Full reference: Hall, J.A. et al. (2017) Dipping into the Clostridium difficile pool: Are alcohol-based dispensers fomites for C difficile? American Journal of Infection Control. DOI: 10.1016/j.ajic.2017.04.284
A US study says there is no benefit in terms of hygiene from washing in hot water rather than cold. | BBC Health
A small study of 20 people found using water at 15C (59F) left hands as clean as water heated to 38C (100F) . The report is published in the Journal of Food Protection,
In the UK, NHS experts say people can use cold or hot water to wash their hands. They say hands should be washed for at least 20 seconds and stress the importance of using enough soap to cover the whole surface of the hands.

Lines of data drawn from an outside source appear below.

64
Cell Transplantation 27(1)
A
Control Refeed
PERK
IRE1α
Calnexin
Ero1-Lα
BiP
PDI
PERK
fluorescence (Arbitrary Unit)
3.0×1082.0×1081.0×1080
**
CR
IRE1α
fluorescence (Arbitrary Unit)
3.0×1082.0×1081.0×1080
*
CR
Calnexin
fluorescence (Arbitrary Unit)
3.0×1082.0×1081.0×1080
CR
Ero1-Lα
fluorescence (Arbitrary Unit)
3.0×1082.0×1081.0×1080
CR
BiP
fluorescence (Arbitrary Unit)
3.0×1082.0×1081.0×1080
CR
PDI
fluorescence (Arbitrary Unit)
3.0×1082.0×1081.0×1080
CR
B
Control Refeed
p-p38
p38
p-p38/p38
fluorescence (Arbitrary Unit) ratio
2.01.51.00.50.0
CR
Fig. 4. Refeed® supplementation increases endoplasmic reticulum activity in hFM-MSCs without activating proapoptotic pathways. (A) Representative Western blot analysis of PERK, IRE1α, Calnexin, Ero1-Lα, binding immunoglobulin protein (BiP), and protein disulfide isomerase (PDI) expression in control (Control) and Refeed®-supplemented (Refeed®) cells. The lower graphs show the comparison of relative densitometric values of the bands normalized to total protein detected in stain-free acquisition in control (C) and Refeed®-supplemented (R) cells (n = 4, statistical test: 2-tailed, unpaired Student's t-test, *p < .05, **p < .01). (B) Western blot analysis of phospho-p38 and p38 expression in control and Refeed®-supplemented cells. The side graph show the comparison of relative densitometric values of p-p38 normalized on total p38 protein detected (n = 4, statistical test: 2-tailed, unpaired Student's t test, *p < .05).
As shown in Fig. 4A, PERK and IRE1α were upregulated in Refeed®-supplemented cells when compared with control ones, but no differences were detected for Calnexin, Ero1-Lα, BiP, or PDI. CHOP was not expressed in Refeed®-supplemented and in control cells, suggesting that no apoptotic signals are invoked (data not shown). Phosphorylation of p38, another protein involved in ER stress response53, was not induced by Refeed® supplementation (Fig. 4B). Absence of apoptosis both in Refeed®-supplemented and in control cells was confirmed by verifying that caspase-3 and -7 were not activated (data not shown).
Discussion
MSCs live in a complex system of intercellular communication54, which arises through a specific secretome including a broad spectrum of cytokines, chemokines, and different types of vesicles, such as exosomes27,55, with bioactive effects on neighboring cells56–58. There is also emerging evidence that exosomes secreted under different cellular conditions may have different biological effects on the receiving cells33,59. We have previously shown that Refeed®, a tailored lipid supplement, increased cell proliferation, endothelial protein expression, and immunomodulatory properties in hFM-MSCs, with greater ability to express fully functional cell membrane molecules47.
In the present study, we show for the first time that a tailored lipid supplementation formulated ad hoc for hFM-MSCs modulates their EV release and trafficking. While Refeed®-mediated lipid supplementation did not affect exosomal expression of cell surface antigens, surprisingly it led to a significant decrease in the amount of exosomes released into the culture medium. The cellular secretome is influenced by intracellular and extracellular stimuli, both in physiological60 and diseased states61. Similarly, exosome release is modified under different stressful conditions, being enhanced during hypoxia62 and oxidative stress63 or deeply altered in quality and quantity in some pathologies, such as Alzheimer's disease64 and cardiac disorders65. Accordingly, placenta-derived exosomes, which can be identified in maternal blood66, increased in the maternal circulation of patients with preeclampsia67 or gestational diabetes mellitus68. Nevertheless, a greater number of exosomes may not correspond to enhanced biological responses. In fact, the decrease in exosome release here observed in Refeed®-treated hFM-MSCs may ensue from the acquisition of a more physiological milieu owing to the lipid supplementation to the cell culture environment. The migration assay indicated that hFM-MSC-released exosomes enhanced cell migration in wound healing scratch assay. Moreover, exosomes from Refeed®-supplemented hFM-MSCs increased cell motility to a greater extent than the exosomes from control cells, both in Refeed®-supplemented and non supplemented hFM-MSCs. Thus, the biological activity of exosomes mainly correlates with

Their guidance focuses on rubbing hands together in various ways to make sure each surface of each hand is clean.
Jensen DA, Macinga DR, Shumaker DJ, et al. Quantifying the Effects of Water Temperature, Soap Volume, Lather Time, and Antimicrobial Soap as Variables in the Removal of Escherichia coli ATCC 11229 from Hands. Journal of Food Protection. Published online May 15 2017
Stacy Haverstick et al. | Patients’ Hand Washing and Reducing Hospital-Acquired Infection
Critical Care Nurse | June 2017 | 37:e1-e8;
Background: Hand hygiene is important to prevent hospital-acquired infections. Patients’ hand hygiene is just as important as hospital workers’ hand hygiene. Hospital-acquired infection rates remain a concern across health centers.
Objectives: To improve patients’ hand hygiene through the promotion and use of hand washing with soap and water, hand sanitizer, or both and improve patients’ education to reduce hospital-acquired infections.
Methods: In August 2013, patients in a cardiothoracic postsurgical step-down unit were provided with individual bottles of hand sanitizer. Nurses and nursing technicians provided hand hygiene education to each patient. Patients completed a 6-question survey before the intervention, at hospital discharge and 1, 2, and 3 months after the intervention. Hospital-acquired infection data were tracked monthly by infection prevention staff.
Results: Significant correlations were found between hand hygiene and rates of infection with vancomycin-resistant enterococci (P = .003) and methicillin-resistant Staphylococcus aureus (P = .01) after the intervention. After the implementation of hand hygiene interventions, rates of both infections declined significantly and patients reported more staff offering opportunities for and encouraging hand hygiene.
Conclusion: This quality improvement project demonstrates that increased hand hygiene compliance by patients can influence infection rates in an adult cardiothoracic step-down unit. The decreased infection rates and increased compliance with hand hygiene among the patients may be attributed to the implementation of patient education and the increased accessibility and use of hand sanitizer.